Dominique Strauss-Kahn leaves a Paris courthouse after attending a hearing regarding his seizure request of the new book by Argentinian-born Marcela Iacub detailing their liaison, Feb. 26, 2013.

People wishing the world would turn the page on the seemingly endless Dominique Strauss-Kahn sex saga have  again seen their hopes dashed. On Feb. 26 a Paris court ordered author Marcela Iacub and her publisher Stock to pay Strauss-Kahn €50,000 ($65,000) in damages for another book that—wait for it—details the former International Monetary Fund chief’s allegedly boundless libido and peculiar sexual proclivities.

The text grew from an affair Iacub and DSK allegedly pursued between January and August, 2012—a period well after Strauss-Kahn’s peccadilloes had come to the attention of most of the planet. In dishing dirt about her ex-lover, Iacub turns against a disgraced figure she repeatedly defended in newspaper editorials and essays—some of which were written during the pair’s fling.

(MOREThe Endless Pathos and Hubris of L’Affaire DSK)

Due out Feb. 27, the book titled Belle et Bête (which can be translated as “Beauty and Beast” or “Beauty and Stupid”) describes the conquests and penchants of a “half man, half pig.” It also recounts conversations Iacub says he had with Strauss-Kahn’s unsuspecting wife, Anne Sinclair, about the revelations that had laid her husband low. Last week Sinclair responded in anger to French newsweekly Nouvel Observateur’s decision to publish excerpts of the book, asking why it gave “credit to the maneuvers of a perverse and dishonest woman driven by her fascination for the sensational and the lure of money?”

Strauss-Kahn sounded a similar note during Tuesday’s court proceedings, when he asked the court whether “anything [is] permitted in order to make money?”

“I want to tell you how shocked I am by this scornful and totally lying text,” said Strauss-Kahn, 63, a former French presidential hopeful. “What’s written cares nothing of (its) devastation to my private life.”

The court sympathized with DSK’s objections. In addition to ordering Iacub and Stock to pay Strauss-Kahn damages, the ruling instructed the Nouvel Observateur to hand over an additional  €25,000 ($32,500) to the former IMF honcho. Judges also instructed the book’s publisher to insert a warning into each copy so potential buyers will know the work “Violates Personal Privacy.”  That ought to work wonders dissuading voyeuristic readers from snapping up the prurient portrayal of a rich and powerful demi-hog.
════
**Instruction A**
Recast the stretch of records from the line containing "catalogue / barcode: US 3467019" through the end of the records as a Markdown table with the columns Row and Line. Number each line in Row, and leave out any blank lines.
The article and the records come from separate, unrelated sources.
════
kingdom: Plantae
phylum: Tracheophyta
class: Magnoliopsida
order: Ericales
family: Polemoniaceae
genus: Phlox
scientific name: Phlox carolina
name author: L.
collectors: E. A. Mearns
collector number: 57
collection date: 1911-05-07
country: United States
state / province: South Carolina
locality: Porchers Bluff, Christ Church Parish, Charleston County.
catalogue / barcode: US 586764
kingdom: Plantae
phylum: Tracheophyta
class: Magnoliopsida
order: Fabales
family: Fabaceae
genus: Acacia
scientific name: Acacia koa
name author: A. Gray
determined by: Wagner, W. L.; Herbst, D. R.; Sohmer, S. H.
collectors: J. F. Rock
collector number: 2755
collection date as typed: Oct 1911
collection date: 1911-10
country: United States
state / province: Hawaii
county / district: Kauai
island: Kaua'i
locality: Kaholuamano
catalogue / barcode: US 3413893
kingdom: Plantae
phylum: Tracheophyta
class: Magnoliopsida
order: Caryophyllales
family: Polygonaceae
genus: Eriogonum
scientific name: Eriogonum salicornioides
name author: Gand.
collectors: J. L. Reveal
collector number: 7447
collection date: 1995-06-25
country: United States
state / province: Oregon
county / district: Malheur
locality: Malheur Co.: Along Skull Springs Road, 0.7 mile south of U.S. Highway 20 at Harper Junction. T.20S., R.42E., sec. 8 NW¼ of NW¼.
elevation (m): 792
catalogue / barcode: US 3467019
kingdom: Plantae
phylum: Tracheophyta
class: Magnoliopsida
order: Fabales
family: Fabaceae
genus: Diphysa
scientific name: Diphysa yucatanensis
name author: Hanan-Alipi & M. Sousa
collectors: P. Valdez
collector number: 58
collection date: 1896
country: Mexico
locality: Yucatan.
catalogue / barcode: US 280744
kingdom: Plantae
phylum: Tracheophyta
════
**Instruction B**
In the article on the Strauss-Kahn court ruling, why did the judges order the publisher to insert a warning into each copy of the book? Answer in one to three sentences.

**Exercise solution A**
| Row | Line |
|---|---|
| 1 | catalogue / barcode: US 3467019 |
| 2 | kingdom: Plantae |
| 3 | phylum: Tracheophyta |
| 4 | class: Magnoliopsida |
| 5 | order: Fabales |
| 6 | family: Fabaceae |
| 7 | genus: Diphysa |
| 8 | scientific name: Diphysa yucatanensis |
| 9 | name author: Hanan-Alipi & M. Sousa |
| 10 | collectors: P. Valdez |
| 11 | collector number: 58 |
| 12 | collection date: 1896 |
| 13 | country: Mexico |
| 14 | locality: Yucatan. |
| 15 | catalogue / barcode: US 280744 |
| 16 | kingdom: Plantae |
| 17 | phylum: Tracheophyta |

**Exercise solution B**
The judges ordered the warning so that potential buyers would know the work "Violates Personal Privacy."